My BIOS has the default values, so no overclocking or the like. Did you
do any alterations? Did you in some way disable C6?

Maybe this is really some defect (mainboard, RAM, cpu, power supply...)
- since my posting I managed to crash node 2, however, node 1 + node 3
are stable.

BTW - did you manage to get ECC running? I do have ECC memory but it
does not seem to be detected. Maybe this is due to the AMD Ryzen 3 3200G
- I read somewhere that the CPUs with integrated graphic do not report ECC?

Can you perhaps send me the other components of your system?

The board itself + the AMD CPUs are a very price-efficient combination.
The onboard 10GBit ethernet is great for ceph, I get quite good I/O
speeds. If things get stable, it's a perfect combination for a cost
efficient HA cluster, I think.

Best Regards,
Hermann

Am 07.09.20 um 13:21 schrieb Wolfgang Link:
> Hi Hermann,
> 
> this board with this Bios version and an Ryzen 9 3900X is running perfectly over 4 month, also with very high load in the VM.
> 
> What have you set at BIOS?
> 
> Regards
> 
> Wolfgang
>> On 09/04/2020 4:45 PM Hermann Himmelbauer <hermann@qwer.tk> wrote:
>>
>>  
>> Dear Proxmox users,
>>
>> I'm trying to install a 3-node cluster (latest proxmox/ceph) and
>> experience random freezes.

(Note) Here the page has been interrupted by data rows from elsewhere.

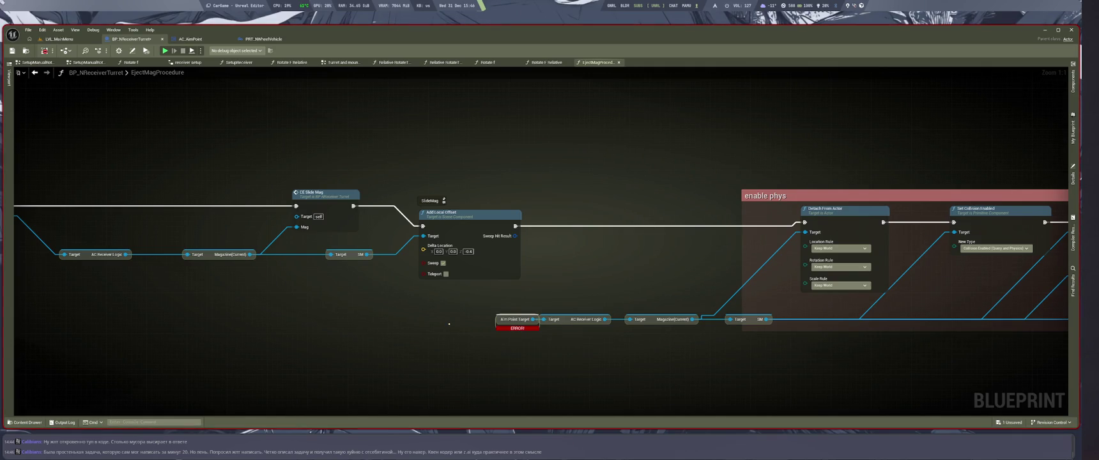
scroll(574, 347, "down", 3)
mouse_move(707, 345)
left_mouse_down()
mouse_move(432, 344)
mouse_move(615, 342)
left_mouse_up()
scroll(393, 311, "up", 3)
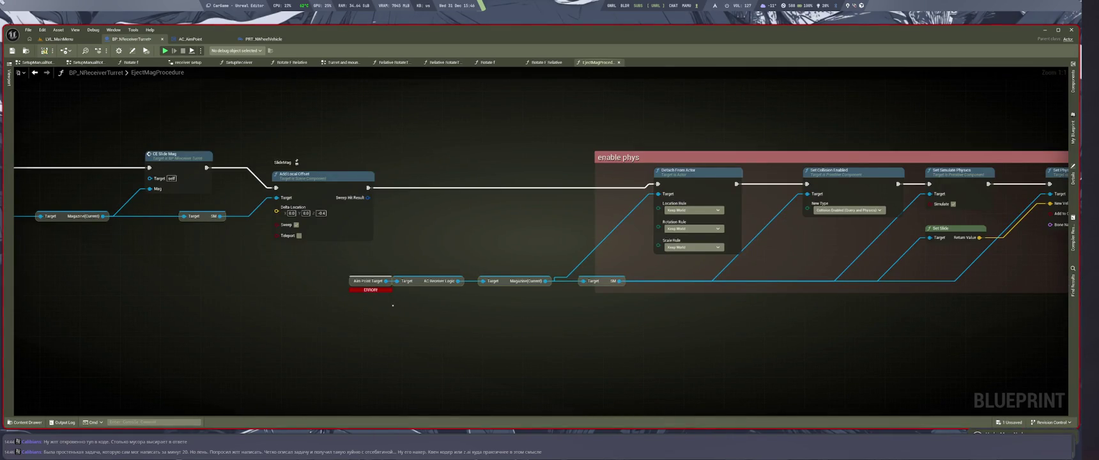
key("ctrl+space")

The node can either be completely frozen (no
>> blinking cursor on console, no ping) or can get somewhat blocked / slow etc.
>>
>> This happens most often on node 2 (approx. 3-4 times / day), node 3
>> never got stuck within 14 days runtime, node 1 once.
>>
>> Unfortunately I did not find any way to trigger this behaviour, however,
>> I *think* that this happens most often if I stress the machine in some
>> way (performance test within a virtual machine) and then idling the machine.
>>
>> When the machine freezes completely, there is no logfile. However, if it
>> is partially frozen, some info can be aquired via dmesg. (See attached
>> file). ("device=2b:00.0" is an intel 10GBit ethernet adapter (X550T). So
>> perhaps there is some driver issue regarding this ethernet adapter?)
>>
>> The system consists of the following components:
>>
>> - AMD Ryzen 3 3200G, 4x 3.60GHz, boxed (YD3200C5FHBOX)
>> - ASRock Rack X470D4U2-2T (Mainboard)
>> - Samsung SSD 970 EVO Plus 250GB, M.2 (MZ-V7S250BW) (builtin SSD for OS)
>> - 2 * Kingston Server Premier DIMM 16GB, DDR4-2666, CL19-19-19, ECC (BOM
>> Number: 9965745-002.A00G, Part Number: KSM26ED8/16ME)
>> - be quiet! Pure Power 11 CM 400W ATX 2.4 (BN296) (Power supply)
>> - 2 * Micron 5300 PRO - Read Intensive 960GB, SATA
>> (MTFDDAK960TDS-1AW1Z6) (SSD for Ceph)
>> - LogiLink PC0075, 2x RJ-45, PCIe 2.0 x1 (second NIC with two ports)
>>
>> The system is Linux Debian 10.4 (Proxmox 6.2-4) with kernel 5.4.34-1-pve
>> #1 SMP PVE 5.4.34-2 (Thu, 07 May 2020 10:02:02 +0200) x86_64 GNU/Linux.
>>
>> What I did so far (without success):
>>
>> - Disabled C6 as I read that this CPU-state can lead to unstable systems
>> (via "python zenstates.py --c6-disable" -> still errors).
>> - Updated my Bios to the latest version (3.30)
>> - Checked that the CPU + RAM are compatible to the mainboard (they are
>> listed as compatible on the ASRock website)
>> - Checked logs in IPMI (undervoltage, temperature etc., nothing is logged)
>> - Memory test (memtest86, no errors)
>>
>> Do you have any clue what could be the reason for these freezes? Should
>> I think of some hardware error? Or is this some known Linux bug that can
>> be fixed?
>>
>> Best Regards,
>> Hermann
>>
>> -- 
>> hermann@qwer.tk
>> PGP/GPG: 299893C7 (on keyservers)
>> _______________________________________________
>> pve-user mailing list
>> pve-user@lists.proxmox.com
>> https://lists.proxmox.com/cgi-bin/mailman/listinfo/pve-user
> 

-- 
hermann@qwer.tk
PGP/GPG: 299893C7 (on keyservers)



^ permalink raw reply	[flat|nested] 5+ messages in thread

* Re: [PVE-User] Server freezing randomly with Proxmox 6.2-4 on AMD Ryzen system
  2020-09-07 18:44   ` Hermann Himmelbauer
@ 2020-09-08  4:25     ` Wolfgang Link
  0 siblings, 0 replies; 5+ messages in thread
From: Wolfgang Link @ 2020-09-08  4:25 UTC (permalink / raw)
  To: Hermann Himmelbauer, Proxmox VE user list


> On 09/07/2020 8:44 PM Hermann Himmelbauer <hermann@qwer.tk> wrote:
> 
>  
> Dear Wolfgang,
> Thank you for your reply. Glad to hear that the board is stable for you.
> 
> My BIOS has the default values, so no overclocking or the like. Did you
> do any alterations? Did you in some way disable C6?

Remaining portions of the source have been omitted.